Hu, Shijing, Li, Jingyang, Lu, Zhihui, Zhou, Pan

arXiv.org Artificial Intelligence 

Speculative decoding accelerates large language model (LLM) inference by letting a lightweight draft model propose multiple tokens that the target model verifies in parallel. Y et existing training objectives optimize only a single greedy draft path, while decoding follows a tree policy that re-ranks and verifies multiple branches. This draft policy misalignment limits achievable speedups. We introduce Group Tree Optimization (GTO), which aligns training with the decoding-time tree policy through two components: (i) Draft Tree Reward, a sampling-free objective equal to the expected acceptance length of the draft tree under the target model, directly measuring decoding performance; (ii) Group-based Draft Policy Training, a stable optimization scheme that contrasts trees from the current and a frozen reference draft model, forming debiased group-standardized advantages and applying a PPO-style surrogate along the longest accepted sequence for robust updates.
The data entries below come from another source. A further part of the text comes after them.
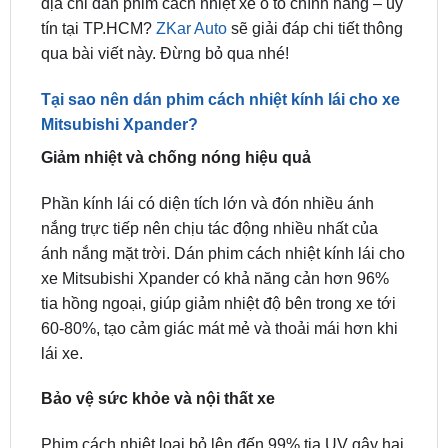
qua bài viết này. Đừng bỏ qua nhé!
Tại sao nên dán phim cách nhiệt kính lái cho xe
Mitsubishi Xpander?
Giảm nhiệt và chống nóng hiệu quả
Phần kính lái có diện tích lớn và đón nhiều ánh
nắng trực tiếp nên chịu tác động nhiều nhất của
ánh nắng mặt trời. Dán phim cách nhiệt kính lái cho
xe Mitsubishi Xpander có khả năng cản hơn 96%
tia hồng ngoại, giúp giảm nhiệt độ bên trong xe tới
60-80%, tạo cảm giác mát mẻ và thoải mái hơn khi
lái xe.
Bảo vệ sức khỏe và nội thất xe
Phim cách nhiệt loại bỏ lên đến 99% tia UV gây hại
cho sức khỏe da và mắt. Đồng thời, cách nhiệt kính
lái cũng hạn chế sự xuống cấp, bạc màu của các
We further prove that increasing our Draft Tree Reward provably improves acceptance length and speedup. By bridging draft policy misalignment, GTO offers a practical, general solution for efficient LLM inference. Large language models (LLMs) like GPTs (Achiam et al., 2023) and LLaMAs (Touvron et al., 2023a;b; Dubey et al., 2024) have achieved remarkable success in dialogue (Zheng et al., 2023), coding (Chen et al., 2021), and reasoning (Cobbe et al., 2021).